**CONSIGNE**
Prolongez le passage sur l'étendue selon Platon en reprenant juste après sa dernière phrase.

**TEXTE SOURCE**
Cette étendue dont Platon fait la matière permanente des cléments capables de changement et qu’il nomme[1], pour cette raison, « la nourrice de la génération, ἡ γενέσεως τιθήνη », cette étendue, disons-nous, reçoit les formes diverses qui constituent le feu, l’air, l’eau et la terre ; chacune de ces formes (μορφή) est, en même temps, source de puissance (δύναμις) ; dès lors, la χώρα perd son homogénéité. « Les puissances qui la remplissent ne sont plus partout semblables, elles ne s’équilibrent plus en tout point ; par conséquent, l’étendue elle-même n’est plus en équilibre nulle part ; ébranlée par chacune de ces puissances, elle oscille partout d’une manière irrégulière ; réciproquement, une fois mise en mouvement, elle ébranle à son tour chacune de ces formes. Toutes ces formes agitées en tout sens, elle les meut de telle manière qu’elles soient toujours de mieux en mieux distinguées les unes des autres, comme le sont les objets qui tombent, après avoir été secoués et vannés, sous les cribles ou sous les instruments propres à épurer le froment ; celles qui sont compactes et lourdes sont entraînées dans un sens, celles qui sont fluides et légères sont portées vers un autre lieu ; elle donne ainsi à chacune d’elles sa place. Διὰ δὲ τὸ μήθ' ὁμοίων δυνάμεων μήτε ἰσοῤῥοπων ἐμπίπλασθαι μὲν ὑπ' ἐϰείνων αὐτὴν, ϰινουμένην δ' αὖ πάλιν ἐϰεῖνα σείειν · τὰ δὲ ϰινούμενα τε ϰαὶ ὀργάνων τῶν περὶ τὴν τοῦ σίτου ϰάθαρσιν σειόμενα ϰαὶ ἀνιϰμώμενα τὰ μὲν πυϰνὰ ϰαὶ βαρέα ἄλλῃ, τὰ δὲ μανὰ ϰαὶ ϰοῦφα εἰς ἑτέραν ἵζει φερόμενα ἕδραν. » Par cette opération, semblable à celle qui, à l’aide du van, sépare le blé de la balle, les quatre éléments, mélangés d’abord et confondus en un désordre extrême, se séparent les uns des autres, et chacun d’eux vient occuper, dans le Monde, la région qui lui est propre.

**DONNÉES FOURNIES**
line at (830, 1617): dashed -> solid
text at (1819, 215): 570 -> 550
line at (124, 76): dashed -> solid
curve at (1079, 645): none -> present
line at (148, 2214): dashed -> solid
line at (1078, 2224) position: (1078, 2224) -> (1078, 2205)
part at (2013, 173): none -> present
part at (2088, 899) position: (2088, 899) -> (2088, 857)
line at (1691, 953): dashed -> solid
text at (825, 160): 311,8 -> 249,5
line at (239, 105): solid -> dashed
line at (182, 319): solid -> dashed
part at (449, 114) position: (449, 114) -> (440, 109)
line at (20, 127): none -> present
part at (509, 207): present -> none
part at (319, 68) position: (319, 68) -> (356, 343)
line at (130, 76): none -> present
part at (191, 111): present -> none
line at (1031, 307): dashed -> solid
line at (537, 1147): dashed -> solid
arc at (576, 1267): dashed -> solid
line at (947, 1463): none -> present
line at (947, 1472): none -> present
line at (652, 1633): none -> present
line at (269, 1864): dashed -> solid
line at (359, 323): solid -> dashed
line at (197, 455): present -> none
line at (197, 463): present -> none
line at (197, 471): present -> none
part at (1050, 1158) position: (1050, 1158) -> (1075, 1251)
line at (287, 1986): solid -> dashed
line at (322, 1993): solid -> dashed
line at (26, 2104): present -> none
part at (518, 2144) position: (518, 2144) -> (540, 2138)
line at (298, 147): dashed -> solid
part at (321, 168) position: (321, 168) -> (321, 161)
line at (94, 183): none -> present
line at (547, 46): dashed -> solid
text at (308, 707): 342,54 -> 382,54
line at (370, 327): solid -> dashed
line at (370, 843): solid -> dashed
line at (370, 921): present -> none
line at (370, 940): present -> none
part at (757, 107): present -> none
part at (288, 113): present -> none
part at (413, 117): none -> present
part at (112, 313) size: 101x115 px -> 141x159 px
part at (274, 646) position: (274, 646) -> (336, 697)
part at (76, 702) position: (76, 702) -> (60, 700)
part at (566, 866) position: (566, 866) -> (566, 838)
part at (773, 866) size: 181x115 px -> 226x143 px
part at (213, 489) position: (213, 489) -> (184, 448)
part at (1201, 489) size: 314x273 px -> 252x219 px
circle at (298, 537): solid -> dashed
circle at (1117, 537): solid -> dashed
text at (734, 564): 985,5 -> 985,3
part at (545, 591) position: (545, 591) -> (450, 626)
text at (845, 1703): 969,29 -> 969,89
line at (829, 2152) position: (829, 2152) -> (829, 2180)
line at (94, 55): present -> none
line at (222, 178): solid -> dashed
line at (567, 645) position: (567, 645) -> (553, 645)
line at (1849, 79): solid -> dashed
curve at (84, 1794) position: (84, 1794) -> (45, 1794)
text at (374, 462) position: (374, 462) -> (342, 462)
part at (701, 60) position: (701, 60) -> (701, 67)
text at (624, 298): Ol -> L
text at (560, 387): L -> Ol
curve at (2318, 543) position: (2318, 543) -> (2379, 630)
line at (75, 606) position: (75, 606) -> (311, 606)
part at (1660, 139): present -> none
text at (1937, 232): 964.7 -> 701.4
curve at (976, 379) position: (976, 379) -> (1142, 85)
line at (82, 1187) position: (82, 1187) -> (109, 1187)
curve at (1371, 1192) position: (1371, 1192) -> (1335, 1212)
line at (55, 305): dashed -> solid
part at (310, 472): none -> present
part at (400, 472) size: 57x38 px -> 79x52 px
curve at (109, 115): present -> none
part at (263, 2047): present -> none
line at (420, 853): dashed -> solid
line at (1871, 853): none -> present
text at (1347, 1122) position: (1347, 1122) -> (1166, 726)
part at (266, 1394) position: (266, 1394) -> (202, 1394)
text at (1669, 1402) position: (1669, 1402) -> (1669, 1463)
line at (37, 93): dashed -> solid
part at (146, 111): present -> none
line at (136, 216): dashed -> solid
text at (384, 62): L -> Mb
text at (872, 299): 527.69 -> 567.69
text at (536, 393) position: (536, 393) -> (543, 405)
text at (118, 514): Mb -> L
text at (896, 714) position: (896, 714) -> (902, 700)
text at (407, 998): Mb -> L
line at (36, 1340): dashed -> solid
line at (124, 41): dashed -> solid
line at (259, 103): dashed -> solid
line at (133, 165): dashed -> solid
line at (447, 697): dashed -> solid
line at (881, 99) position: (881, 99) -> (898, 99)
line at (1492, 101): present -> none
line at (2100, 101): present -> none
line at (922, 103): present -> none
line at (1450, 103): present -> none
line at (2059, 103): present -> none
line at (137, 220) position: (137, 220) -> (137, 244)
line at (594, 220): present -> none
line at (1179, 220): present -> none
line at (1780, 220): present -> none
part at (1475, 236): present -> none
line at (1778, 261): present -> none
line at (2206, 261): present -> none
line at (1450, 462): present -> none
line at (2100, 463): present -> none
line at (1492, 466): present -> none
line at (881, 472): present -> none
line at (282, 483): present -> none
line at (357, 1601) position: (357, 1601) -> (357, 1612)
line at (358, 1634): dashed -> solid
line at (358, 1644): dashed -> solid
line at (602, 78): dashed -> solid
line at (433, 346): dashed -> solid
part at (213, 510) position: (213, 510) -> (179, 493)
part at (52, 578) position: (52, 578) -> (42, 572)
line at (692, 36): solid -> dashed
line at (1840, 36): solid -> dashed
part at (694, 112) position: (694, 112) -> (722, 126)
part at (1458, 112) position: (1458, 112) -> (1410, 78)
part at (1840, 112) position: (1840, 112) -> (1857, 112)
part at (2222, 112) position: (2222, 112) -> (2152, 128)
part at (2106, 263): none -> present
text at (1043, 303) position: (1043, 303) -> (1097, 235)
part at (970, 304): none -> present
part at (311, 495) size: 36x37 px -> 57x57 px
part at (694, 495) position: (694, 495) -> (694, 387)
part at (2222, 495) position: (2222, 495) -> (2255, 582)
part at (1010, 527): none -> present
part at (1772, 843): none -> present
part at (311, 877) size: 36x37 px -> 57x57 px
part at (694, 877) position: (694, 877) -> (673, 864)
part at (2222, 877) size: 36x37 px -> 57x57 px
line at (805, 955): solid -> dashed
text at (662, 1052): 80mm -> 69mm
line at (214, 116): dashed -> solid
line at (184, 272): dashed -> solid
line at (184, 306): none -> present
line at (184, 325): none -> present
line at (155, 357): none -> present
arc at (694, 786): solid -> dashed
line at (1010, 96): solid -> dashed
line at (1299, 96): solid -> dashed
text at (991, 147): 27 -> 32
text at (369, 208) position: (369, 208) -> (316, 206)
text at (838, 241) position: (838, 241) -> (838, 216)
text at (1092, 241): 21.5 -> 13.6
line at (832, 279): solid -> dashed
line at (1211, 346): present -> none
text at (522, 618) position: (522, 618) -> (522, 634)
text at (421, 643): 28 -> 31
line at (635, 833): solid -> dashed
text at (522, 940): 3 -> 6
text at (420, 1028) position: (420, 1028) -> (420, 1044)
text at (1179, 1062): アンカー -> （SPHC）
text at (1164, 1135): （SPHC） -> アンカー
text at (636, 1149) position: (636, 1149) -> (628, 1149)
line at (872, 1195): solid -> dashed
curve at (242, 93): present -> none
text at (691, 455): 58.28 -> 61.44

**RÉPONSE**
Il est clair qu’en ce passage, Platon ne laisse plus à la χώρα l’indifférence et l’inactivité qui conviendraient seules à l’espace vide ; peu à peu, il est arrivé à assimiler cette χώρα à un fluide qui baigne les figures polyédriques dont les éléments sont formés ; ce fluide lui a paru susceptible de se mouvoir sous l’action de forces

  1. Platon, Timée, 52-53 ; éd. cit., p. 220.